■ **Your instructions**
Scan the records below. Copy every line in which the word "wall" appears.

■ **Material supplied**
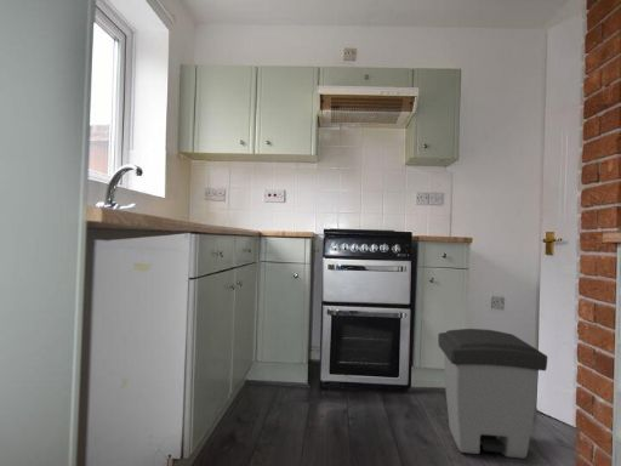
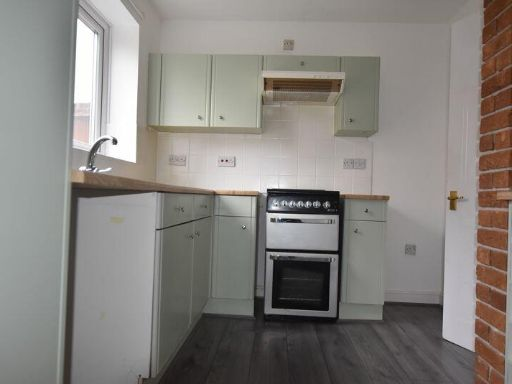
- trash can [437,328,548,460]
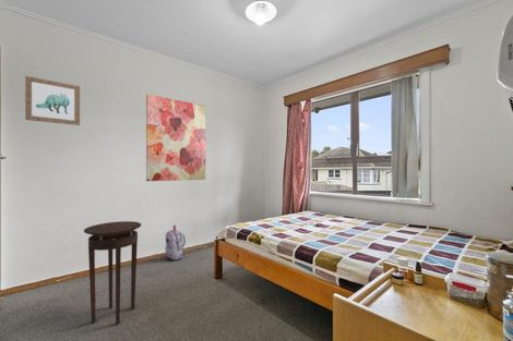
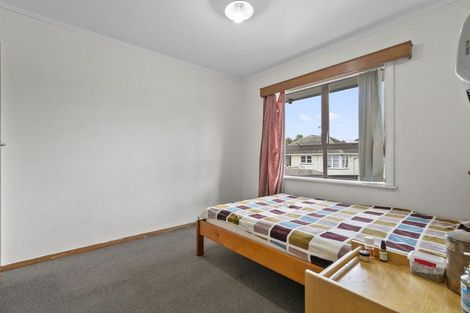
- wall art [24,75,81,126]
- stool [83,220,142,326]
- wall art [145,93,206,182]
- backpack [164,224,187,261]
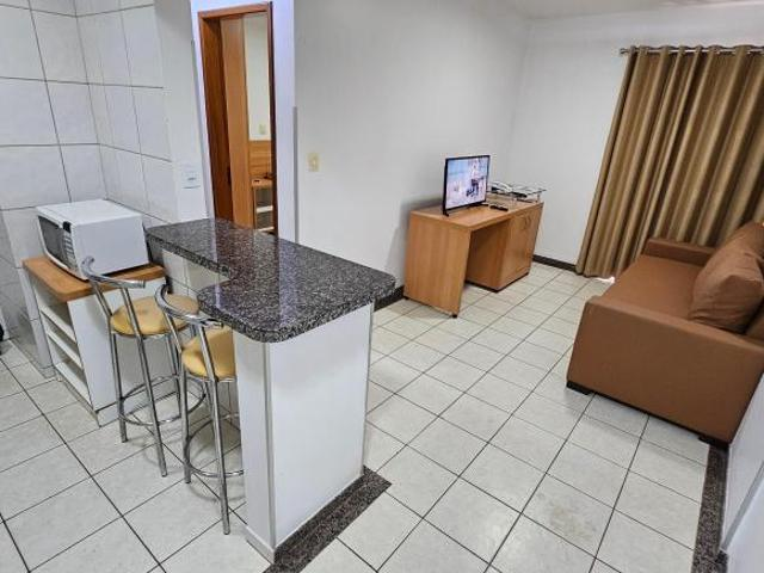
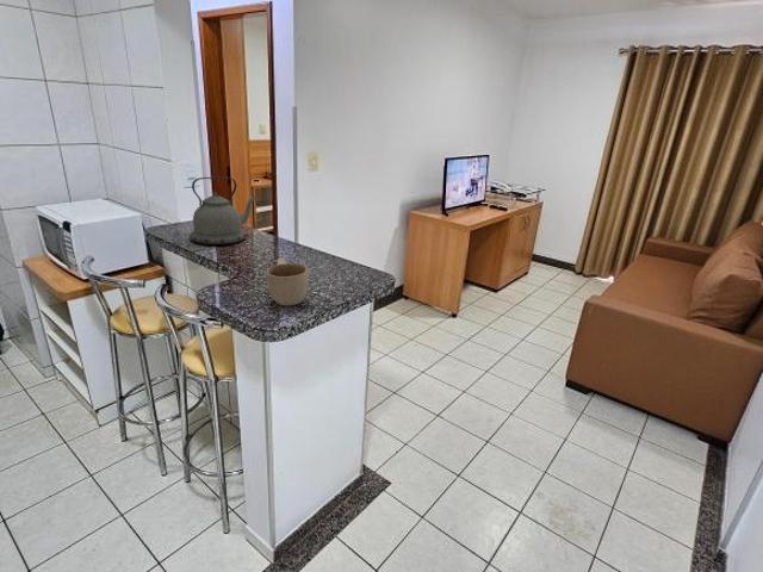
+ cup [265,256,310,306]
+ kettle [188,176,258,245]
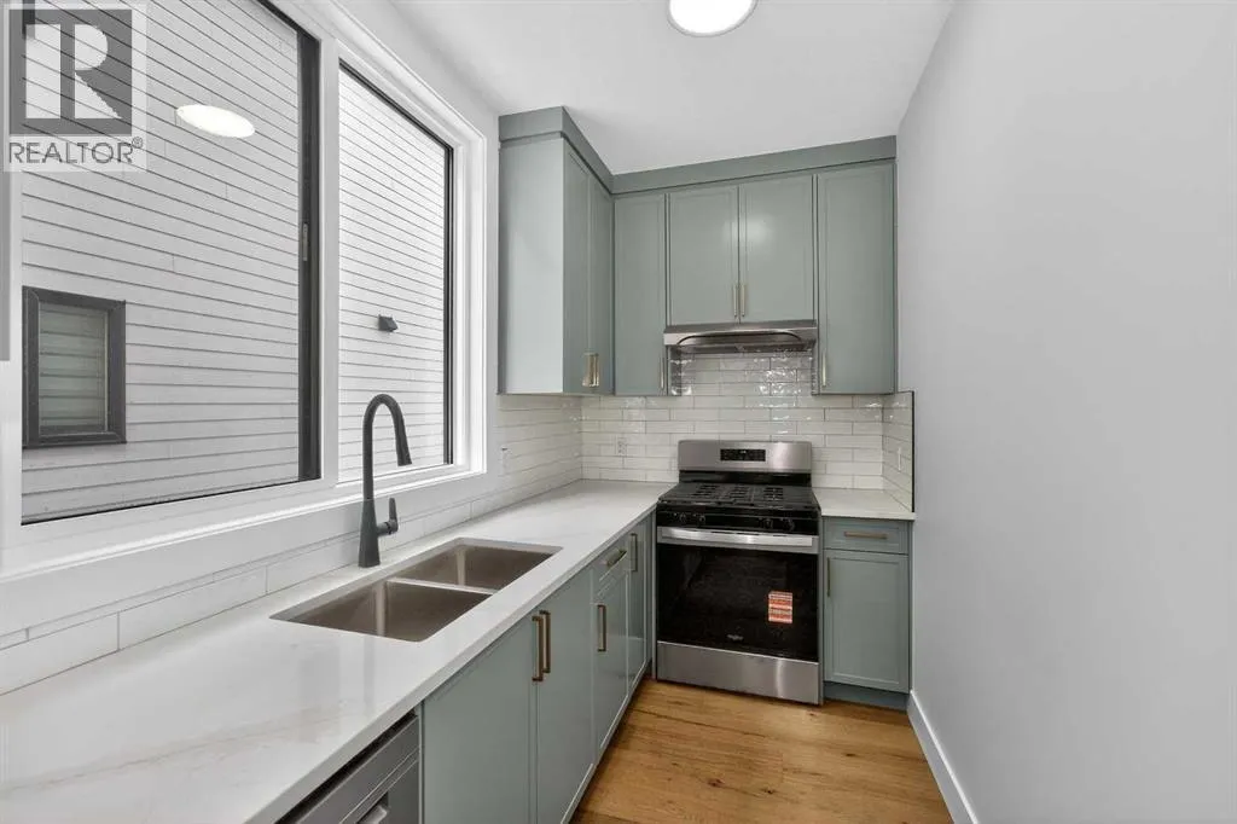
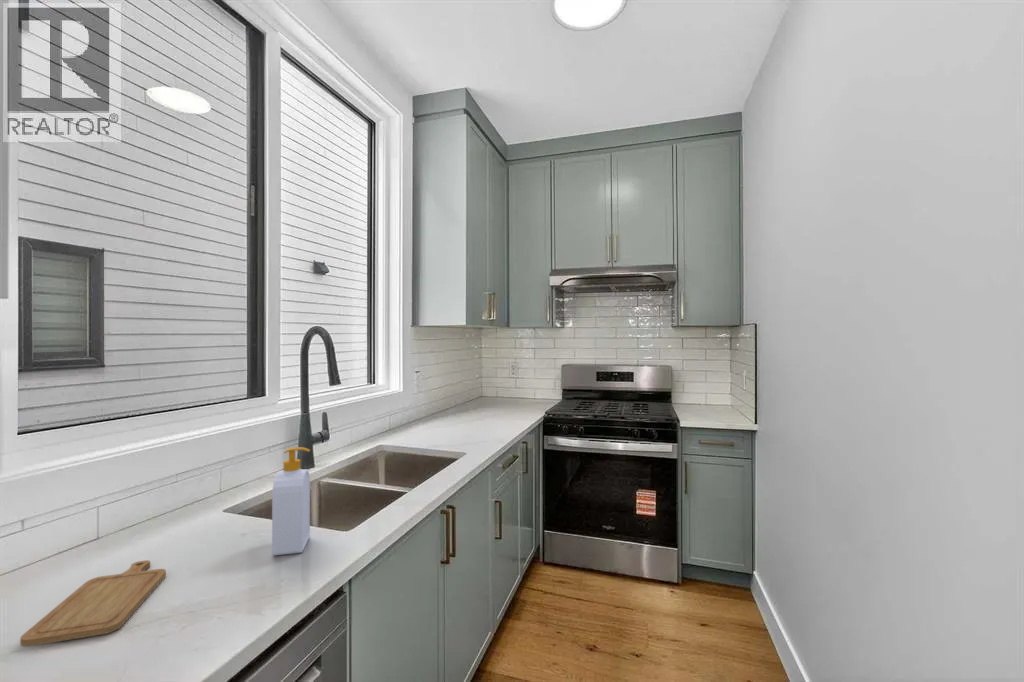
+ chopping board [19,559,167,647]
+ soap bottle [271,446,311,556]
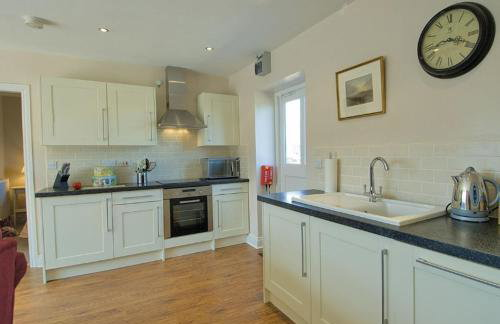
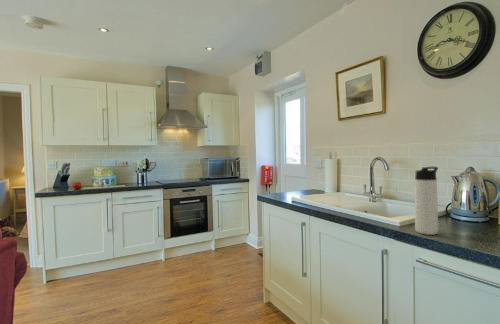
+ thermos bottle [414,166,439,236]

■ **Result of this task**
- wall art [24,75,81,126]
- wall art [145,93,206,182]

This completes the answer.